• _Problem description_
Extract every line below, verbatim.

• _Dataset excerpts_
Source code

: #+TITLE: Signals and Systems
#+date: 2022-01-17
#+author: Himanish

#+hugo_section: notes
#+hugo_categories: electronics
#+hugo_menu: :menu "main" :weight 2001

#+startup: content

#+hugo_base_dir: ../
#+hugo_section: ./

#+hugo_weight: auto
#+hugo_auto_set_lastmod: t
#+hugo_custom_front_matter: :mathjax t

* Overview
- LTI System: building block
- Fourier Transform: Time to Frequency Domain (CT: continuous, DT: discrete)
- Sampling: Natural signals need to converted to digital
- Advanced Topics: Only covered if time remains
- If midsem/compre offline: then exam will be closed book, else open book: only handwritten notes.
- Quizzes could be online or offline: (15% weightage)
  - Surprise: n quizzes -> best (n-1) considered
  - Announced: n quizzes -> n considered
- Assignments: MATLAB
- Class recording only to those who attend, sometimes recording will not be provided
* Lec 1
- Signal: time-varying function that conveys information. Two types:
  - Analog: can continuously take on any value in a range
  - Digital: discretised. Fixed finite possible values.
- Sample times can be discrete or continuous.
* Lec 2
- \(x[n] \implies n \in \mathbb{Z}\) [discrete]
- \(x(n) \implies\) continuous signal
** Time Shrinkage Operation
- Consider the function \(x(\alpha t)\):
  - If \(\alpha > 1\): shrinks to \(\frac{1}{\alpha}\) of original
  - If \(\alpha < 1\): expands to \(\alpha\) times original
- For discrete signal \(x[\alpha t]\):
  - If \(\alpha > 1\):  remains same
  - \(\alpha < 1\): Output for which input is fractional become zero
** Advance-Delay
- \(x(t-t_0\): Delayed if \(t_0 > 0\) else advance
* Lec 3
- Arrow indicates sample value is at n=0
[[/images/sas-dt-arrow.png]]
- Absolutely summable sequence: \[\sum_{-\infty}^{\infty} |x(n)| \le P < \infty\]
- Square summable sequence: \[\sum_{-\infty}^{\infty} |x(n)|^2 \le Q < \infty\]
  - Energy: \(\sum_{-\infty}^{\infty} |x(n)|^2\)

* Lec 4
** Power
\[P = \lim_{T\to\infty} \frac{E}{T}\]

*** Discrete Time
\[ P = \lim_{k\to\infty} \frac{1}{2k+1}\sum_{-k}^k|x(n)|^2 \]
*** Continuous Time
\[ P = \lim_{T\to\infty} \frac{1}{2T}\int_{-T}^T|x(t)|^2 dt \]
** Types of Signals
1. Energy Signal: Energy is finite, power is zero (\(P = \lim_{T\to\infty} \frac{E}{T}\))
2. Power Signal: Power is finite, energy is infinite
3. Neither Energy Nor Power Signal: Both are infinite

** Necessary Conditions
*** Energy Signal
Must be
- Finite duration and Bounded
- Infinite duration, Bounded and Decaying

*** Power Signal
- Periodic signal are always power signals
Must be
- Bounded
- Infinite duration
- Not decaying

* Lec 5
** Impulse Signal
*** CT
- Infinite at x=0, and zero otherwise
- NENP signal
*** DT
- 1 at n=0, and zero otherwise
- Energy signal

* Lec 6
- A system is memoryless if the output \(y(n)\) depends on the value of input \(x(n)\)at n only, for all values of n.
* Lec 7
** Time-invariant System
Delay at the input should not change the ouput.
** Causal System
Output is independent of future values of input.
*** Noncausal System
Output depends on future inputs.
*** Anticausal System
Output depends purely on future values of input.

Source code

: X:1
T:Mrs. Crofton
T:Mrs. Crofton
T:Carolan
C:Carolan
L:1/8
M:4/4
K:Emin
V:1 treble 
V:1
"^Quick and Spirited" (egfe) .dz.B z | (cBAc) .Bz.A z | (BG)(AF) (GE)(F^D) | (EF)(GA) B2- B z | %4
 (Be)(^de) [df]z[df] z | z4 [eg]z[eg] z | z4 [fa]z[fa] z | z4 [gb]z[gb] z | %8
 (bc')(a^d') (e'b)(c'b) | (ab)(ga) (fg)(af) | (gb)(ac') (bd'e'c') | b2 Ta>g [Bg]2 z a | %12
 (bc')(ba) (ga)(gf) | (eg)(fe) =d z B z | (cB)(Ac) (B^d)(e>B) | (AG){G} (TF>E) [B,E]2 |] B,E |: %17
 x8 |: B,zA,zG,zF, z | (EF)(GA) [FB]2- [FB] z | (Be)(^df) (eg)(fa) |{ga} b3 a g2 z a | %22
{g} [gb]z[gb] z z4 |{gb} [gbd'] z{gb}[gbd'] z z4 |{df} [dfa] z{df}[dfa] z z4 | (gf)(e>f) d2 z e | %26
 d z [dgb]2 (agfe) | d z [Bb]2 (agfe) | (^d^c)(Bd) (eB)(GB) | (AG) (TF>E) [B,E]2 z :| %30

• _Problem solution_
Source code

: #+TITLE: Signals and Systems
#+date: 2022-01-17
#+author: Himanish

#+hugo_section: notes
#+hugo_categories: electronics
#+hugo_menu: :menu "main" :weight 2001

#+startup: content

#+hugo_base_dir: ../
#+hugo_section: ./

#+hugo_weight: auto
#+hugo_auto_set_lastmod: t
#+hugo_custom_front_matter: :mathjax t

* Overview
- LTI System: building block
- Fourier Transform: Time to Frequency Domain (CT: continuous, DT: discrete)
- Sampling: Natural signals need to converted to digital
- Advanced Topics: Only covered if time remains
- If midsem/compre offline: then exam will be closed book, else open book: only handwritten notes.
- Quizzes could be online or offline: (15% weightage)
  - Surprise: n quizzes -> best (n-1) considered
  - Announced: n quizzes -> n considered
- Assignments: MATLAB
- Class recording only to those who attend, sometimes recording will not be provided
* Lec 1
- Signal: time-varying function that conveys information. Two types:
  - Analog: can continuously take on any value in a range
  - Digital: discretised. Fixed finite possible values.
- Sample times can be discrete or continuous.
* Lec 2
- \(x[n] \implies n \in \mathbb{Z}\) [discrete]
- \(x(n) \implies\) continuous signal
** Time Shrinkage Operation
- Consider the function \(x(\alpha t)\):
  - If \(\alpha > 1\): shrinks to \(\frac{1}{\alpha}\) of original
  - If \(\alpha < 1\): expands to \(\alpha\) times original
- For discrete signal \(x[\alpha t]\):
  - If \(\alpha > 1\):  remains same
  - \(\alpha < 1\): Output for which input is fractional become zero
** Advance-Delay
- \(x(t-t_0\): Delayed if \(t_0 > 0\) else advance
* Lec 3
- Arrow indicates sample value is at n=0
[[/images/sas-dt-arrow.png]]
- Absolutely summable sequence: \[\sum_{-\infty}^{\infty} |x(n)| \le P < \infty\]
- Square summable sequence: \[\sum_{-\infty}^{\infty} |x(n)|^2 \le Q < \infty\]
  - Energy: \(\sum_{-\infty}^{\infty} |x(n)|^2\)

* Lec 4
** Power
\[P = \lim_{T\to\infty} \frac{E}{T}\]

*** Discrete Time
\[ P = \lim_{k\to\infty} \frac{1}{2k+1}\sum_{-k}^k|x(n)|^2 \]
*** Continuous Time
\[ P = \lim_{T\to\infty} \frac{1}{2T}\int_{-T}^T|x(t)|^2 dt \]
** Types of Signals
1. Energy Signal: Energy is finite, power is zero (\(P = \lim_{T\to\infty} \frac{E}{T}\))
2. Power Signal: Power is finite, energy is infinite
3. Neither Energy Nor Power Signal: Both are infinite

** Necessary Conditions
*** Energy Signal
Must be
- Finite duration and Bounded
- Infinite duration, Bounded and Decaying

*** Power Signal
- Periodic signal are always power signals
Must be
- Bounded
- Infinite duration
- Not decaying

* Lec 5
** Impulse Signal
*** CT
- Infinite at x=0, and zero otherwise
- NENP signal
*** DT
- 1 at n=0, and zero otherwise
- Energy signal

* Lec 6
- A system is memoryless if the output \(y(n)\) depends on the value of input \(x(n)\)at n only, for all values of n.
* Lec 7
** Time-invariant System
Delay at the input should not change the ouput.
** Causal System
Output is independent of future values of input.
*** Noncausal System
Output depends on future inputs.
*** Anticausal System
Output depends purely on future values of input.

Source code

: X:1
T:Mrs. Crofton
T:Mrs. Crofton
T:Carolan
C:Carolan
L:1/8
M:4/4
K:Emin
V:1 treble 
V:1
"^Quick and Spirited" (egfe) .dz.B z | (cBAc) .Bz.A z | (BG)(AF) (GE)(F^D) | (EF)(GA) B2- B z | %4
 (Be)(^de) [df]z[df] z | z4 [eg]z[eg] z | z4 [fa]z[fa] z | z4 [gb]z[gb] z | %8
 (bc')(a^d') (e'b)(c'b) | (ab)(ga) (fg)(af) | (gb)(ac') (bd'e'c') | b2 Ta>g [Bg]2 z a | %12
 (bc')(ba) (ga)(gf) | (eg)(fe) =d z B z | (cB)(Ac) (B^d)(e>B) | (AG){G} (TF>E) [B,E]2 |] B,E |: %17
 x8 |: B,zA,zG,zF, z | (EF)(GA) [FB]2- [FB] z | (Be)(^df) (eg)(fa) |{ga} b3 a g2 z a | %22
{g} [gb]z[gb] z z4 |{gb} [gbd'] z{gb}[gbd'] z z4 |{df} [dfa] z{df}[dfa] z z4 | (gf)(e>f) d2 z e | %26
 d z [dgb]2 (agfe) | d z [Bb]2 (agfe) | (^d^c)(Bd) (eB)(GB) | (AG) (TF>E) [B,E]2 z :| %30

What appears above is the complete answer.